*Work to complete*. Copy the data that follows exactly as it is, excluding all pictures.

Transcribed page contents
-=-=-

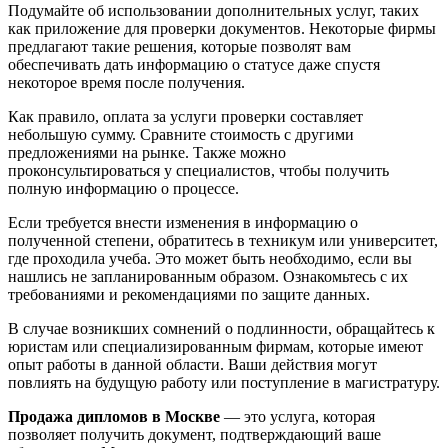
Подумайте об использовании дополнительных услуг, таких
как приложение для проверки документов. Некоторые фирмы
предлагают такие решения, которые позволят вам
обеспечивать дать информацию о статусе даже спустя
некоторое время после получения.
Как правило, оплата за услуги проверки составляет
небольшую сумму. Сравните стоимость с другими
предложениями на рынке. Также можно
проконсультироваться у специалистов, чтобы получить
полную информацию о процессе.
Если требуется внести изменения в информацию о
полученной степени, обратитесь в техникум или университет,
где проходила учеба. Это может быть необходимо, если вы
нашлись не запланированным образом. Ознакомьтесь с их
требованиями и рекомендациями по защите данных.
В случае возникших сомнений о подлинности, обращайтесь к
юристам или специализированным фирмам, которые имеют
опыт работы в данной области. Ваши действия могут
повлиять на будущую работу или поступление в магистратуру.
Продажа дипломов в Москве
— это услуга, которая
позволяет получить документ, подтверждающий ваше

-=-=-

*Worked solution*.
Подумайте об использовании дополнительных услуг, таких
как приложение для проверки документов. Некоторые фирмы
предлагают такие решения, которые позволят вам
обеспечивать дать информацию о статусе даже спустя
некоторое время после получения.
Как правило, оплата за услуги проверки составляет
небольшую сумму. Сравните стоимость с другими
предложениями на рынке. Также можно
проконсультироваться у специалистов, чтобы получить
полную информацию о процессе.
Если требуется внести изменения в информацию о
полученной степени, обратитесь в техникум или университет,
где проходила учеба. Это может быть необходимо, если вы
нашлись не запланированным образом. Ознакомьтесь с их
требованиями и рекомендациями по защите данных.
В случае возникших сомнений о подлинности, обращайтесь к
юристам или специализированным фирмам, которые имеют
опыт работы в данной области. Ваши действия могут
повлиять на будущую работу или поступление в магистратуру.
Продажа дипломов в Москве
— это услуга, которая
позволяет получить документ, подтверждающий ваше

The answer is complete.